Policjanci z Lubina otrzymali zgłoszenie o nieprzytomnym mężczyźnie leżącym w jednym z parków. Jako pierwsi znaleźli się na miejscu, lecz potrzebujący pomocy już nie oddychał, miał bardzo słabo wyczuwalne tętno, leciała mu krew z nosa i piana z ust. Funkcjonariusze natychmiast przystąpili do ratowania życia mężczyźnie i przez około 20 minut prowadzili resuscytację krążeniowo-oddechową. Po przyjeździe karetki 29-latka przekazano medykom, którzy kontynuowali reanimację.
Do zdarzenia doszło w miniony wtorek w godzinach popołudniowych. Oficer dyżurny lubińskiej komendy otrzymał zgłoszenie, że w jednym z parków na terenie miasta leży osoba i nie wiadomo czy oddycha. Na miejsce niezwłocznie pojechali policjanci wydziału prewencji.

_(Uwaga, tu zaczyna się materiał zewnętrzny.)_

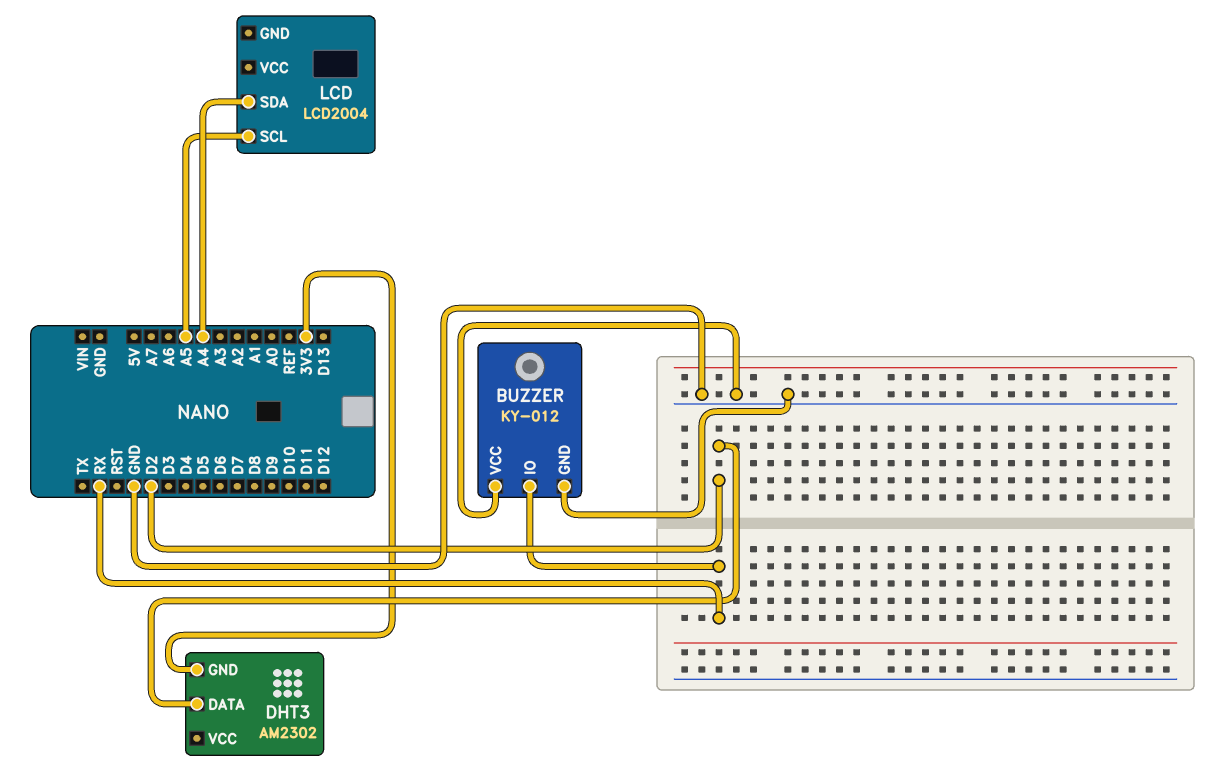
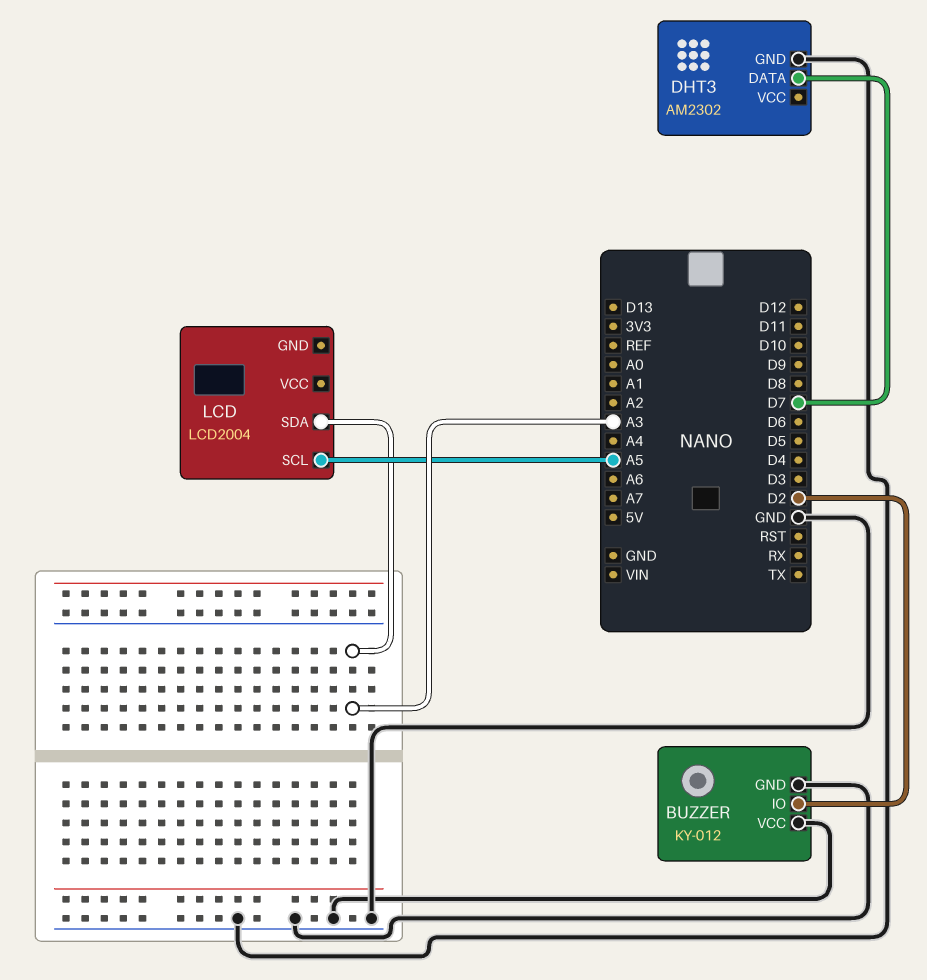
BUZZER pin IO: RX -> D2
DHT3 pin DATA: D2 -> D7
DHT3 pin GND: 3V3 -> GND
LCD pin SDA: A4 -> A3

Przy fontannie w parku zauważyli leżącego, nieprzytomnego mężczyznę. Funkcjonariusze natychmiast przystąpili do udzielania mu pomocy, wzywając w międzyczasie Pogotowie Ratunkowe. Policjanci sprawdzili funkcje życiowe pokrzywdzonego. Nie oddychał, a tętno miał bardzo słabo wyczuwalne. Liczyła się każda minuta. Mundurowi przystąpili do resuscytacji krążeniowo-oddechowej. Walka policjantów o życie tego mężczyzny trwała około 20 minut. Wówczas przyjechali medycy, którzy kontynuowali reanimację, aż do powrotu u niego funkcji życiowych – mówi asp. szt. Sylwia Serafin, oficer prasowy KPP w Lubinie.
Dzięki szybkiej i profesjonalnej pomocy lubińskich policjantów, kolejne ludzkie życie zostało uratowane.